This looks cool, but I paused when I saw that according to the curl examples, Ni...

sodality2 · on Jan 6, 2024

The reason for that is because most software that integrates with OpenAI will automatically choose that model - this is meant to snatch those requests up and serve an alternative. Most of the time, that software doesn't let you choose what model you want (but maybe lets you set the inference server).

But... I do agree, this should be feature-gated behavior

behnamoh · on Jan 6, 2024

That's one problem with these DiRs. Since the model needs to be loaded using llama.cpp (and llama.cpp uses model path), the DiR either needs to accept model path as model name (type mismatch), or just assume that your models are in a certain path and then receive model file name as model name (better). But that means the DiR needs to control the model loader (and in most cases they actually download and build that automatically after install). But I'd rather build my own llama.cpp and just have a nice interface to it that stays out of my way.

p-e-w · on Jan 6, 2024

That's true, but not my point. My point is that if the request specifies GPT-3.5, Nitro knows that it cannot possibly serve that model, so anything other than returning an error is simply lying to the client, which is a really bad idea.

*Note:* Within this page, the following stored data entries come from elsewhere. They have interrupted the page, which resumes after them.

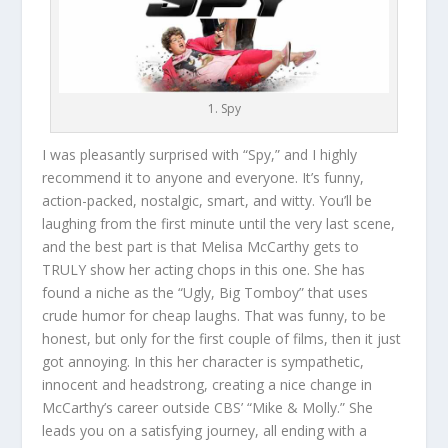
1. Spy
I was pleasantly surprised with “Spy,” and I highly
recommend it to anyone and everyone. It’s funny,
action-packed, nostalgic, smart, and witty. You’ll be
laughing from the first minute until the very last scene,
and the best part is that Melisa McCarthy gets to
TRULY show her acting chops in this one. She has
found a niche as the “Ugly, Big Tomboy” that uses
crude humor for cheap laughs. That was funny, to be
honest, but only for the first couple of films, then it just
got annoying. In this her character is sympathetic,
innocent and headstrong, creating a nice change in
McCarthy’s career outside CBS’ “Mike & Molly.” She
leads you on a satisfying journey, all ending with a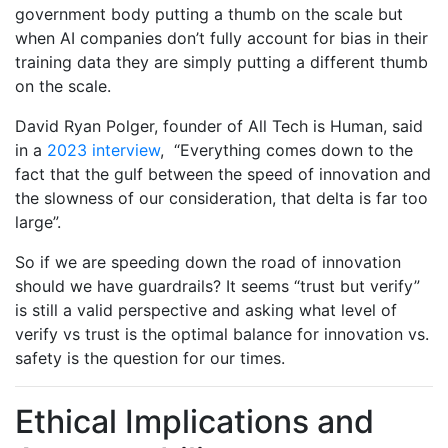
government body putting a thumb on the scale but
when AI companies don’t fully account for bias in their
training data they are simply putting a different thumb
on the scale.
David Ryan Polger, founder of All Tech is Human, said
in a
2023 interview
, “Everything comes down to the
fact that the gulf between the speed of innovation and
the slowness of our consideration, that delta is far too
large”.
So if we are speeding down the road of innovation
should we have guardrails? It seems “trust but verify”
is still a valid perspective and asking what level of
verify vs trust is the optimal balance for innovation vs.
safety is the question for our times.
Ethical Implications and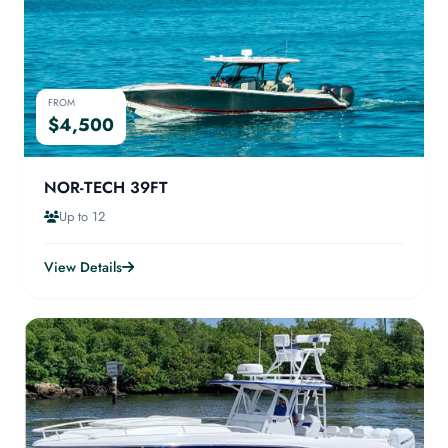
FROM
$4,500
NOR-TECH 39FT
Up to 12
View Details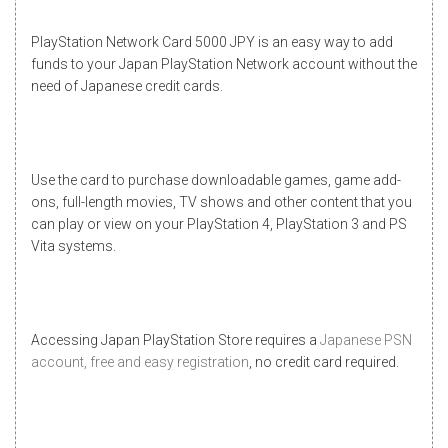
PlayStation Network Card 5000 JPY is an easy way to add
funds to your Japan PlayStation Network account without the
need of Japanese credit cards.
Use the card to purchase downloadable games, game add-
ons, full-length movies, TV shows and other content that you
can play or view on your PlayStation 4, PlayStation 3 and PS
Vita systems.
Accessing
Japan PlayStation Store
requires a
Japanese PSN
account, free and easy registration
, no credit card required.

trifurcate · on Jan 6, 2024

> which is a really bad idea.

Why?

p-e-w · on Jan 6, 2024

Because if the client specifically requests GPT-3.5, but is silently being served something else instead, the client will rely on having GPT-3.5 capabilities without them actually being available, which is a recipe for breakage.

brigadier132 · on Jan 6, 2024

You do understand that the client will be written by the same people setting up the inference server?

alpark3 · on Jan 6, 2024

Because it's lying to the client?

trifurcate · on Jan 7, 2024

And why is that bad?

Your mindset would mean that Windows would have next to no backwards compatibility, for instance.